Thursday, April 9, 2009

Morally wrong and fiscally unsound.

The New York Times this morning in a curious combination of op-ed pieces combines a plea by Nicholas Kristof for animal rights with a piece advocating no rights for people who do not buy health insurance by Ramesh Ponnuru.

Ponnuru concludes his article opposing universal health care with the statement; “Some people would, of course, chose to go with out it (health insurance). But that would be their call, as it should be in a free country.” In addition being a rather appalling moral judgment, it ignores those who would be without health insurance regardless of how cheap it is, because they would rather eat, those who are mentally so confused they cannot make a rational judgment, those too ignorant to understand they are making a choice, the spouse of a person who is too cheap to buy the insurance, those who because of their age do not have the right of choice, or the unborn who die because their mother or father gambles wrong.

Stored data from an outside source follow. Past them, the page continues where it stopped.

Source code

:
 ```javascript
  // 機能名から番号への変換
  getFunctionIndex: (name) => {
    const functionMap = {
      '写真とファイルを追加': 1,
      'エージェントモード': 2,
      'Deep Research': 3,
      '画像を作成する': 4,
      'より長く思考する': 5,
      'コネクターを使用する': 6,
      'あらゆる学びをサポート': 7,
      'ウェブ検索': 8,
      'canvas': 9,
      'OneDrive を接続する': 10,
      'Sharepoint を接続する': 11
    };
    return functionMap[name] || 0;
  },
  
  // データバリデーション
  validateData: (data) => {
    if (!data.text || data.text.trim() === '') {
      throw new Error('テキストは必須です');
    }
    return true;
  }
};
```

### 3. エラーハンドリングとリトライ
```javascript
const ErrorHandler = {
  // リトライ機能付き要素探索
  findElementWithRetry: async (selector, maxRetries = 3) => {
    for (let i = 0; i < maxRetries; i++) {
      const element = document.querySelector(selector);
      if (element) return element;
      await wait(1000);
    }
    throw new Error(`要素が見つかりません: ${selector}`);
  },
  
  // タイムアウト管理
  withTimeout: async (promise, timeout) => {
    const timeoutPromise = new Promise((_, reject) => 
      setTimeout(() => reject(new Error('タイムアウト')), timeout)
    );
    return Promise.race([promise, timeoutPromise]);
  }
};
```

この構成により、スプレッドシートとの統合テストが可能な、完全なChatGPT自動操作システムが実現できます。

There is good reason to question the assertion that cost shifting from the uninsured to the insured amounts to an increase in premiums of only 1.7%. In The Cost Shift from the Uninsured the writers claim the shift is 8%. The writer of the Times article does not name the article that is the source of his figure. The writer goes on to assert that government mandated insurance would specify the type of coverage that must be afforded as this was an evil. Without some criteria as to what constitutes “health insurance” the mandate would be meaningless. He then drifts off into speculation that these mandates would include fertility specialists and massage therapists and that we would end up with costs-shifting and no savings. Of course, there would be costs-shifting that is the whole purpose of mandated insurance coverage. To place the cost on medical care on those that elect not to buy health insurance rather than force the insured to pay the cost of the uninsured as the present system does.

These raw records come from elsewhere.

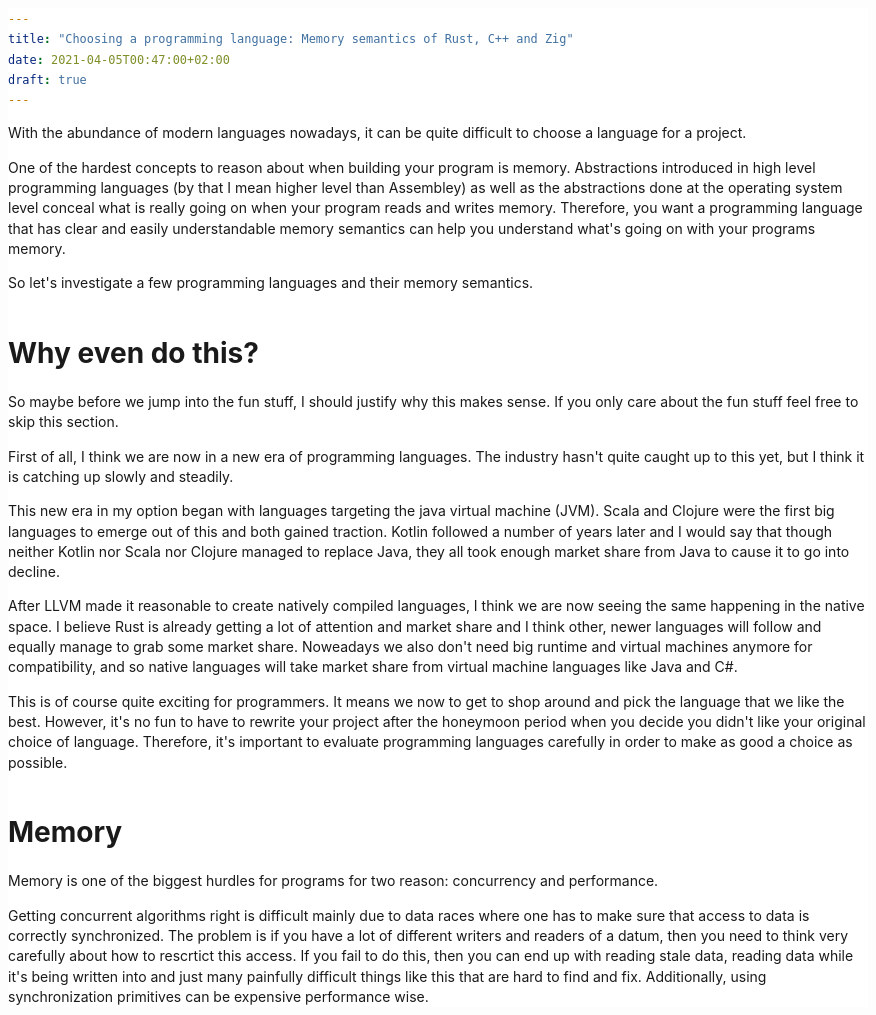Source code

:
 ```yaml
---
title: "Choosing a programming language: Memory semantics of Rust, C++ and Zig"
date: 2021-04-05T00:47:00+02:00
draft: true
---
```

With the abundance of modern languages nowadays, it can be quite difficult to choose a language for a project.

One of the hardest concepts to reason about when building your program is memory. Abstractions introduced in high level programming languages (by that I mean higher level than Assembley) as well as the abstractions done at the operating system level conceal what is really going on when your program reads and writes memory. Therefore, you want a programming language that has clear and easily understandable memory semantics can help you understand what's going on with your programs memory.

So let's investigate a few programming languages and their memory semantics.

# Why even do this?
So maybe before we jump into the fun stuff, I should justify why this makes sense. If you only care about the fun stuff feel free to skip this section. 

First of all, I think we are now in a new era of programming languages. The industry hasn't quite caught up to this yet, but I think it is catching up slowly and steadily. 

This new era in my option began with languages targeting the java virtual machine (JVM). Scala and Clojure were the first big languages to emerge out of this and both gained traction. Kotlin followed a number of years later and I would say that though neither Kotlin nor Scala nor Clojure managed to replace Java, they all took enough market share from Java to cause it to go into decline. 

After LLVM made it reasonable to create natively compiled languages, I think we are now seeing the same happening in the native space. I believe Rust is already getting a lot of attention and market share and I think other, newer languages will follow and equally manage to grab some market share. Noweadays we also don't need big runtime and virtual machines anymore for compatibility, and so native languages will take market share from virtual machine languages like Java and C#.

This is of course quite exciting for programmers. It means we now to get to shop around and pick the language that we like the best. However, it's no fun to have to rewrite your project after the honeymoon period when you decide you didn't like your original choice of language. Therefore, it's important to evaluate programming languages carefully in order to make as good a choice as possible. 

# Memory
Memory is one of the biggest hurdles for programs for two reason: concurrency and performance.

Getting concurrent algorithms right is difficult mainly due to data races where one has to make sure that access to data is correctly synchronized. The problem is if you have a lot of different writers and readers of a datum, then
you need to think very carefully about how to rescrtict this access. If you fail to do this, then you can end up with reading stale data, reading data while it's being written into and just many painfully difficult things like this that are hard to find and fix. Additionally, using synchronization primitives can be expensive performance wise.
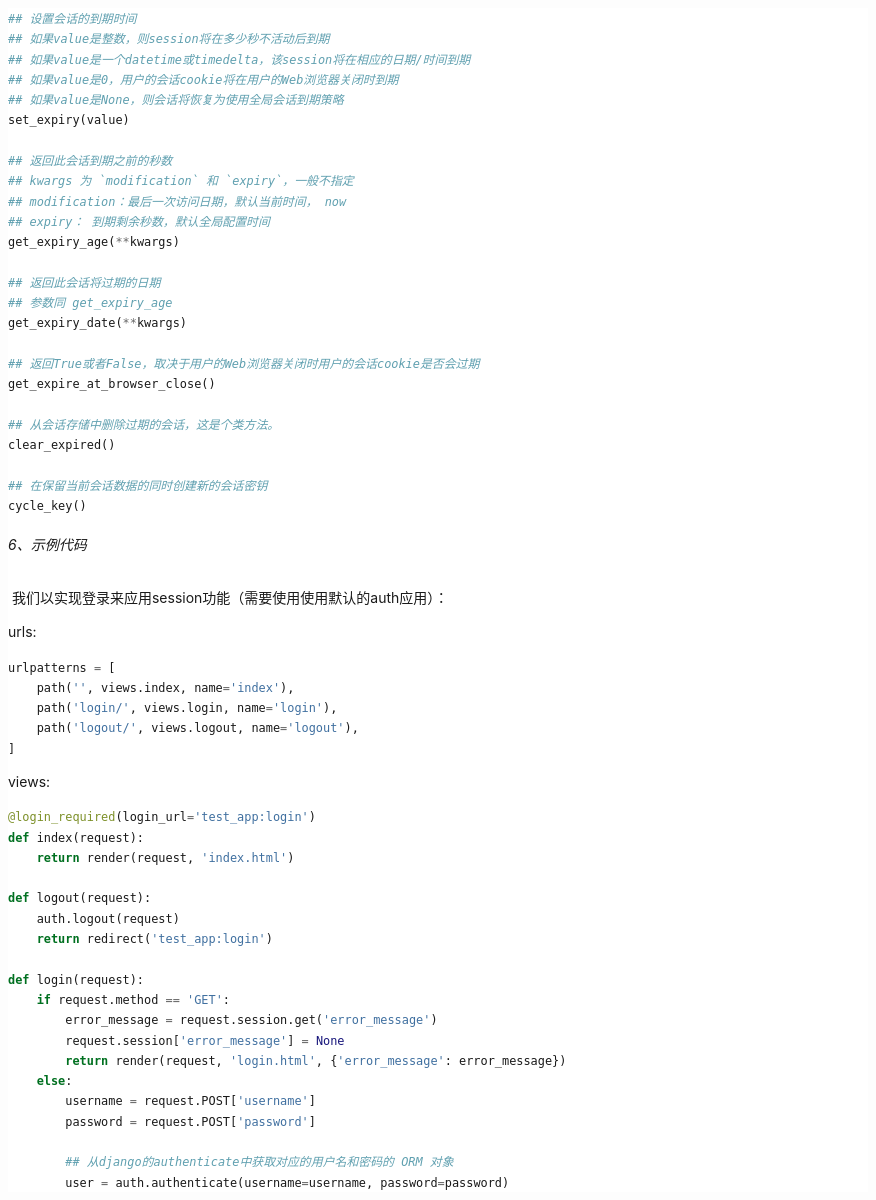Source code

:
 ```python
## 设置会话的到期时间
## 如果value是整数，则session将在多少秒不活动后到期
## 如果value是一个datetime或timedelta，该session将在相应的日期/时间到期
## 如果value是0，用户的会话cookie将在用户的Web浏览器关闭时到期
## 如果value是None，则会话将恢复为使用全局会话到期策略
set_expiry(value)

## 返回此会话到期之前的秒数
## kwargs 为 `modification` 和 `expiry`，一般不指定
## modification：最后一次访问日期，默认当前时间， now
## expiry： 到期剩余秒数，默认全局配置时间
get_expiry_age(**kwargs)

## 返回此会话将过期的日期
## 参数同 get_expiry_age
get_expiry_date(**kwargs)

## 返回True或者False，取决于用户的Web浏览器关闭时用户的会话cookie是否会过期
get_expire_at_browser_close()

## 从会话存储中删除过期的会话，这是个类方法。
clear_expired()

## 在保留当前会话数据的同时创建新的会话密钥
cycle_key()
```



###### 6、示例代码

​	我们以实现登录来应用session功能（需要使用使用默认的auth应用）：

urls:

```python
urlpatterns = [
    path('', views.index, name='index'),
    path('login/', views.login, name='login'),
    path('logout/', views.logout, name='logout'),
]
```



views:

```python
@login_required(login_url='test_app:login')
def index(request):
    return render(request, 'index.html')

def logout(request):
    auth.logout(request)
    return redirect('test_app:login')

def login(request):
    if request.method == 'GET':
        error_message = request.session.get('error_message')
        request.session['error_message'] = None
        return render(request, 'login.html', {'error_message': error_message})
    else:
        username = request.POST['username']
        password = request.POST['password']

        ## 从django的authenticate中获取对应的用户名和密码的 ORM 对象
        user = auth.authenticate(username=username, password=password)

```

Ponnuru then admits that a strong case can be made for universal coverage to see that the poor and near poor have decent medical care. He then seems to say that the cost would be less if we used clinics, reducing medical errors or nutrition. Government funded clinics would be an effective method of providing some medical services to the destitute, poor or near poor, but that is a more radical solution than mandated health insurance. It would involve an army of government employed doctors, buying the necessary equipment and housing the clinics. Reducing medical errors would certainly reduce medical costs, but how would the be accomplished, by another army of beurocrats to police the doctors. Lots of luck with that. Better nutrition would certainly help the poor, but that involves case workers to teach the poor how to cook and eat. This was done in the south in the 30’s with great success, but was abandoned when the war started. I doubt that it would reduce medical costs much. None of these things, good as they might be, address the cost shifting in hospitals where most of it currently occurs. The poor simply don’t go to individual doctors or clinics because of the cost.

Ponnuru asserts that universal coverage reduces the quality of health care or retards medical innovation. Since we rank 15th in the world by the commonly used standards of health care and 1st in the amount of money spent on health care, I don’t see that the present system is doing such a hot job. I do not think our lowered life expectancy, and high infant mortality rates are because our doctors or hospitals are inferior. They are because of the misdistribution health care.

Ponnuru would replace our present employer based health insurance with private individual policies. He proposing abolishing the tax deduction to employers and substituting a tax credit for individual policies. No employer would maintain a costly health insurance program if it was not tax deductable. A tax credit does no good if you aren’t paying any taxes. Who would pay for the health insurance if an individual is unemployed?

This is one of the worst articles written in a major publication concerning health care issues. It is both morally and fiscally unsound.